Problem Description
Given an integer array arr, you are allowed to remove a palindromic subarray (a contiguous segment that reads the same forwards and backwards) in one move. After removal, the remaining parts of the array are concatenated. The goal is to determine the minimum number of moves required to remove all elements from the array.
Key Insights
- Use dynamic programming to solve the problem since it involves making optimal decisions over subarrays.
- Define a state dp[i][j] representing the minimum moves needed to remove the subarray from index i to j.
- If the two ends of the subarray (arr[i] and arr[j]) are equal, they can potentially be removed together in one move, optimizing the number of moves.
- When arr[i] != arr[j], try all possible partitions to combine results from smaller subproblems.
- Base case: A single element is always palindromic and can be removed in one move.
Space and Time Complexity
Time Complexity: O(n^3) in the worst-case due to triple nested loops for state transitions.

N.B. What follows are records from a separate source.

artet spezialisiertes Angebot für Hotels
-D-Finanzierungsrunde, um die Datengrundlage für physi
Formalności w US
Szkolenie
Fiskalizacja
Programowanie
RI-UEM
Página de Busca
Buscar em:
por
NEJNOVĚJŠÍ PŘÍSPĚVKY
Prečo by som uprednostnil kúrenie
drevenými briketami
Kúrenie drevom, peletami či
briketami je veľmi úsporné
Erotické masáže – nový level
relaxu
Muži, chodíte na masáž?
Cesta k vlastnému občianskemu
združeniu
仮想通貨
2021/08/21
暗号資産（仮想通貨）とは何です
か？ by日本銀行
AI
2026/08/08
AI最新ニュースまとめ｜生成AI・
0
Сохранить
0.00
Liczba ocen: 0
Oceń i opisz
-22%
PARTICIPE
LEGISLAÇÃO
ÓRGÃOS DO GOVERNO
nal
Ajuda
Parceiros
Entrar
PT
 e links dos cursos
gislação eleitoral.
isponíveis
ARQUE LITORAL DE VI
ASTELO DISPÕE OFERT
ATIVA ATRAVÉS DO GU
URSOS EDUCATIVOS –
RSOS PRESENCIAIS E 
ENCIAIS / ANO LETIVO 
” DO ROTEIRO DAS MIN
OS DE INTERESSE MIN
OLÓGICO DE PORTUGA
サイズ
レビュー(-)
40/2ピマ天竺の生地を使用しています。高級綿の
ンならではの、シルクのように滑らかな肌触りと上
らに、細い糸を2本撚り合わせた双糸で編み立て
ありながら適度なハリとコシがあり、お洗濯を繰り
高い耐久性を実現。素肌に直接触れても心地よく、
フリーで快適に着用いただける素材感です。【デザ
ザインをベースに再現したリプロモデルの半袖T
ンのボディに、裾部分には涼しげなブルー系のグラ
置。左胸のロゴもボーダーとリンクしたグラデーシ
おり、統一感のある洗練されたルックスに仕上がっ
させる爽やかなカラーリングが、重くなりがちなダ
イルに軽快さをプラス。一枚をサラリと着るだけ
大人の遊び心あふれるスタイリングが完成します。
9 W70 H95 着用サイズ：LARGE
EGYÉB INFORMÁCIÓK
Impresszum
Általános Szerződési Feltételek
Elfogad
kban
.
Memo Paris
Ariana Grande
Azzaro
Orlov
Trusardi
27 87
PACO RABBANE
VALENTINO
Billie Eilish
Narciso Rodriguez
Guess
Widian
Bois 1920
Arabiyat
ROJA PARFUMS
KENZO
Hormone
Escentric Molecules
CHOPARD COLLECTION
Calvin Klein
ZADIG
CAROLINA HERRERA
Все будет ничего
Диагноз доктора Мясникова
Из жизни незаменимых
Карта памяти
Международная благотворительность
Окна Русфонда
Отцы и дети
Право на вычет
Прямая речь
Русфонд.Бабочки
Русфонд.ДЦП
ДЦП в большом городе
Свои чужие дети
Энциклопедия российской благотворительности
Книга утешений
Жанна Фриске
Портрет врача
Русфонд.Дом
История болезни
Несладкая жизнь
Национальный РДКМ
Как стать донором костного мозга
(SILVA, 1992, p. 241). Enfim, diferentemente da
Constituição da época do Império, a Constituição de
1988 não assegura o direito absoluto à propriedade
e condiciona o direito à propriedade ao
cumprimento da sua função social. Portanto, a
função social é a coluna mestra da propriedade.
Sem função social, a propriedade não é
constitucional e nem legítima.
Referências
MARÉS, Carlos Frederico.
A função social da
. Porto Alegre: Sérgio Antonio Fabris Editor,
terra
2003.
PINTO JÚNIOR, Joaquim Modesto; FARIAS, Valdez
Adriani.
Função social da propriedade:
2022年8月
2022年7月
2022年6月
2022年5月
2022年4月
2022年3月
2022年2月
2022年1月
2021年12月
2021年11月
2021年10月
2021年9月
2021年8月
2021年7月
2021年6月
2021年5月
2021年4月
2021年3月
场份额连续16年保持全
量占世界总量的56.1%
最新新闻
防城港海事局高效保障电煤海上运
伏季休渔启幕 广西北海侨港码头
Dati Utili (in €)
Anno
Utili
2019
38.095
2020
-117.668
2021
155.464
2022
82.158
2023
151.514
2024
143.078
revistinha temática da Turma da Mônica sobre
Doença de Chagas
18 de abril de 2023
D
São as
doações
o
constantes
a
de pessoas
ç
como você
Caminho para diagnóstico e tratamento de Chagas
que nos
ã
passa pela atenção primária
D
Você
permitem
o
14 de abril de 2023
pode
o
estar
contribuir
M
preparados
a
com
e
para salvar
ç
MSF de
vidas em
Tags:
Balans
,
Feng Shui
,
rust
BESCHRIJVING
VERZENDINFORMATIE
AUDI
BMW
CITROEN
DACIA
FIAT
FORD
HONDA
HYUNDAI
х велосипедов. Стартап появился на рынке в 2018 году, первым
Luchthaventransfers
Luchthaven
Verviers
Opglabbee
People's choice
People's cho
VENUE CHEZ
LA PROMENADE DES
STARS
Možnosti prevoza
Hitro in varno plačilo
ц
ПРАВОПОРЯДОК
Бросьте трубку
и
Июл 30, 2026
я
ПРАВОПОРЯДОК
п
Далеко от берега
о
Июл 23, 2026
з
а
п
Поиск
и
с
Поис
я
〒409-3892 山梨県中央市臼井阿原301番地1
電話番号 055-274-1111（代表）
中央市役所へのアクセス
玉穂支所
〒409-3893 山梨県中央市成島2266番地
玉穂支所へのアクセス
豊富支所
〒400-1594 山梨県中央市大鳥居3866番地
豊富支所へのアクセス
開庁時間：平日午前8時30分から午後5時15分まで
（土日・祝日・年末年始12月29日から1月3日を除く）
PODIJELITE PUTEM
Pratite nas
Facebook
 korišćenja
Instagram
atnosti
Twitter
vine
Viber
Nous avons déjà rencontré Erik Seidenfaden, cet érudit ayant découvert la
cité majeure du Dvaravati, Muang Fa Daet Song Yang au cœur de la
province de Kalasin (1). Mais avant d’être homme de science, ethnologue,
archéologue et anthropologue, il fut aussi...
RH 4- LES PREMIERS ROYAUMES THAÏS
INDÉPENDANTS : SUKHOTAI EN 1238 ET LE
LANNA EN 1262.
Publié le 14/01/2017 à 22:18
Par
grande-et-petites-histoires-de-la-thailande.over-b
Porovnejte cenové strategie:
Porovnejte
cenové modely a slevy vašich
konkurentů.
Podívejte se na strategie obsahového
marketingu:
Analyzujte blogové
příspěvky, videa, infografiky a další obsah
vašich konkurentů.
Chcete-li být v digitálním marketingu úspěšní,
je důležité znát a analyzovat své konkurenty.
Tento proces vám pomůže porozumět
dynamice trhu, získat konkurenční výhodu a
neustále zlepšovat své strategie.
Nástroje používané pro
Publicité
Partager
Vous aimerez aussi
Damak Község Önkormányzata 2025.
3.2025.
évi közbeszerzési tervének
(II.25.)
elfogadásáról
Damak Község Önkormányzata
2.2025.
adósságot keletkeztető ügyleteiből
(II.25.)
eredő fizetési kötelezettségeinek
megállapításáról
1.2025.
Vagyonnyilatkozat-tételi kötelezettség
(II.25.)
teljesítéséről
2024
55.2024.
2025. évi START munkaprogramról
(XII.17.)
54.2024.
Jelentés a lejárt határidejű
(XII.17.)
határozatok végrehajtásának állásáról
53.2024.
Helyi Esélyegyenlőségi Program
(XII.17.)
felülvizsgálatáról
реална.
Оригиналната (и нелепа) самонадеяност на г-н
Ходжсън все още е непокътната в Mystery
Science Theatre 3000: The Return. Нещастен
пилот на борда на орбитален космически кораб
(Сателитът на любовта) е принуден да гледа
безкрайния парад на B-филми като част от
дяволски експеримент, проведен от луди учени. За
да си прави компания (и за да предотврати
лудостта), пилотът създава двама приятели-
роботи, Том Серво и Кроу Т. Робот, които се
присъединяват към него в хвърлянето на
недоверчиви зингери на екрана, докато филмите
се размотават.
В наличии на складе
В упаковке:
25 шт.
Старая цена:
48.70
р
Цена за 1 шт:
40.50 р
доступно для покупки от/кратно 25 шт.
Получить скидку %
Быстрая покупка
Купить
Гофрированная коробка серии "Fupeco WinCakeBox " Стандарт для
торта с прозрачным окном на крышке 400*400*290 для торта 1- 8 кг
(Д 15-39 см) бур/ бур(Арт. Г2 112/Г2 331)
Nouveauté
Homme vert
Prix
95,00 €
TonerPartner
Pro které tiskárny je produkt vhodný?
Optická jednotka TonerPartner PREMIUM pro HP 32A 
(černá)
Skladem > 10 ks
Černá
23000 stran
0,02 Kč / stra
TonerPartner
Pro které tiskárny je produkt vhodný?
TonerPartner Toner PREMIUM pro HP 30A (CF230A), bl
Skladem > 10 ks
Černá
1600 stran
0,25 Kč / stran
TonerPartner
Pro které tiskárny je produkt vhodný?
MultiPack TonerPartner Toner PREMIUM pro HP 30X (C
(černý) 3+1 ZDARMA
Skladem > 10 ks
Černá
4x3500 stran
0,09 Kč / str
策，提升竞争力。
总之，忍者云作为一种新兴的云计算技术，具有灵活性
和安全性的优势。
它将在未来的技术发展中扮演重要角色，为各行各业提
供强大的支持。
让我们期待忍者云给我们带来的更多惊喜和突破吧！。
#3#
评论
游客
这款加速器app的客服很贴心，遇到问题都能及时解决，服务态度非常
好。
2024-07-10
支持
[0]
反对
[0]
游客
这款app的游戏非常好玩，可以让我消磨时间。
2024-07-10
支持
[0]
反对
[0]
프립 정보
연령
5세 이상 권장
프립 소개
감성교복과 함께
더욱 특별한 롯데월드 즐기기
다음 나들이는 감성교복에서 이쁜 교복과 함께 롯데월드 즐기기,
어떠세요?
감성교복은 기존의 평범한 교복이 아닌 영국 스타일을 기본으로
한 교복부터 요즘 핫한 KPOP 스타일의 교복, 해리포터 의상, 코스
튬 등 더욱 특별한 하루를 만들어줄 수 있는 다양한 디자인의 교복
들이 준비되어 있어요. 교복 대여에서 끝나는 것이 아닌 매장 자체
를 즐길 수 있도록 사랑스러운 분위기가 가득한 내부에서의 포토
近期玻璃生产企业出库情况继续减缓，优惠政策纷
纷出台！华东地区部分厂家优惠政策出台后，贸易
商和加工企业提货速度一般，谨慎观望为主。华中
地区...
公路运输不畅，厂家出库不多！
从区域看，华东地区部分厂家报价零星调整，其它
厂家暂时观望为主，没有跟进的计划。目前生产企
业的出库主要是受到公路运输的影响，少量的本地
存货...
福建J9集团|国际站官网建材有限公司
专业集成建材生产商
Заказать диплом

Space Complexity: O(n^2) for the dp table.
Solution
We solve the problem using a 2D dynamic programming approach. Create a dp table where dp[i][j] is the minimum number of moves to remove the subarray from index i to j. We fill this table for increasing lengths of subarrays.
For subarray from i to j:
- If i equals j, then dp[i][j] = 1 (since a single element is palindromic).
- Otherwise, initialize dp[i][j] = 1 + dp[i+1][j] (removing the element at i separately).
- Then, for every k between i+1 and j, if arr[i] equals arr[k], update dp[i][j] = min(dp[i][j], (dp[i+1][k-1] if any) + dp[k][j]) because combining removal of matching elements might lower the overall move count.
This recurrence relation ensures that when two ends are the same, they can be removed together, potentially merging the removal moves. The solution proceeds by evaluating subproblems in increasing order of subarray length.